What the exercise asks
Reproduce the letter's passage starting with "The Zoupi massacre" and going on through "were also killed.", swapping "September" for "Sept.".

Supplied passage
KUKI NATIONAL ORGANISATION
PROVISIONAL GOVERNMENT OF
ZALE’N-GAM, MANMASI
ZG
No.006/01/05
Manmasi 21st May 2005
George W Bush
President
United States of America
Dear Mr Bush,
Your conscientious zeal
to uplift the downtrodden among humanity and to genuinely defend the
integrity of human dignity through democratic principles is a source of much
inspiration. The courage you have demonstrated, for example, in Afghanistan
and Iraq has given me hope and confidence to appeal for your attention and
intervention to alleviate the plight of the Kuki people in northeast India
and northwest Burma.
India has the reputation
of being the largest democracy in the world today. The United States of
America is a champion of democratic rights for all citizens of the world.
The Kuki people live in their ancestral land, which was brought under the
British India and British Burma administrations. Prior to the arrival of the
British, the Kukis were never part of India, Burma or any other entity. They
were an independent people. Following the Kuki rising of 1917-1919, the
British imprisoned the prominent Kuki chiefs in Sadiya jail in Assam, and
Taungyi jail in Burma. In post-independent India and Burma, a lack of
initiative from the respective governments has failed to address the plight
of the Kukis.
Records of human rights
abuse by the Military Junta of Burma are well known, but abuse of Kuki
people’s rights may not be widely available. In India, the Kuki genocide
between 1992-1997 led by National Socialist Council of Nagaland – Isak &
Muivah (NSCN-IM) left over nine hundred people – mostly women and children –
dead, three hundred and fifty villages uprooted particularly from the hill
districts Ukhrul, Tamenglong and Senapati in Manipur state, and about fifty
thousand people displaced. Ironically, however, the Government of India is
more concerned about talking to the NSCN-IM, perpetrators of crime against
humanity, rather than to Kukis, the victims.
A
few of the gruesome incidents carried out by the NSCN-IM are listed as
follows (Please see enclosure ‘NSCN-IM MASSACRE OF OVER 900 INNOCENT KUKI
AND UPROOTING OF OVER 350 KUKI VILLAGES’):
i)
The Zoupi massacre of 13 September 1993. 90 Kuki men were mercilessly hacked
to death with machetes. This day is marked as ‘The Black Day’ for Kukis.
ii)
19 September 1993, at Taloulong transit camp, thirteen male infants all
under 5 years old were selected and butchered in front of their mothers.
iii)
7 June 1993, at Khalong, in Sadar Hills, 8 women were raped and then killed,
along with 3 children and 3 men.
iv)
8 October 1992, at Moultuh, in Chandel district, 3 women were murdered after
being raped; a two-month old female and two men were also killed.
v)
19 November 1994, at Thingsan, also in Chandel district, NSCN-IM cadre
dressed in Indian Security Forces’ uniform killed 25 Kuki men.

Entries provided
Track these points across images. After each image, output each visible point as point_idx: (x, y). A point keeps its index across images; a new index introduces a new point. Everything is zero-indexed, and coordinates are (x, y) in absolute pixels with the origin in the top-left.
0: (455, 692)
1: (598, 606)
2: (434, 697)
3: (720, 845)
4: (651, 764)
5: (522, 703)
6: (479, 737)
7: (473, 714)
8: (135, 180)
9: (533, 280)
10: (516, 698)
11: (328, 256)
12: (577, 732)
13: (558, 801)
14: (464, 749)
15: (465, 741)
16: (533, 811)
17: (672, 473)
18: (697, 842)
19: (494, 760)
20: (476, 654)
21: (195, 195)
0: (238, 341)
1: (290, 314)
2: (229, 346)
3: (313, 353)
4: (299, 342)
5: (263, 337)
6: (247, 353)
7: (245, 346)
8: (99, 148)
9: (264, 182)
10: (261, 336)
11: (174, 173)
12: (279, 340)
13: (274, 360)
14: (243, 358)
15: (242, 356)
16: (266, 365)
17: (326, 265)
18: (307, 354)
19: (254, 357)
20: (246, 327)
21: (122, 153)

Written solution
The Zoupi massacre of 13 Sept. 1993. 90 Kuki men were mercilessly hacked
to death with machetes. This day is marked as ‘The Black Day’ for Kukis.
ii)
19 Sept. 1993, at Taloulong transit camp, thirteen male infants all
under 5 years old were selected and butchered in front of their mothers.
iii)
7 June 1993, at Khalong, in Sadar Hills, 8 women were raped and then killed,
along with 3 children and 3 men.
iv)
8 October 1992, at Moultuh, in Chandel district, 3 women were murdered after
being raped; a two-month old female and two men were also killed.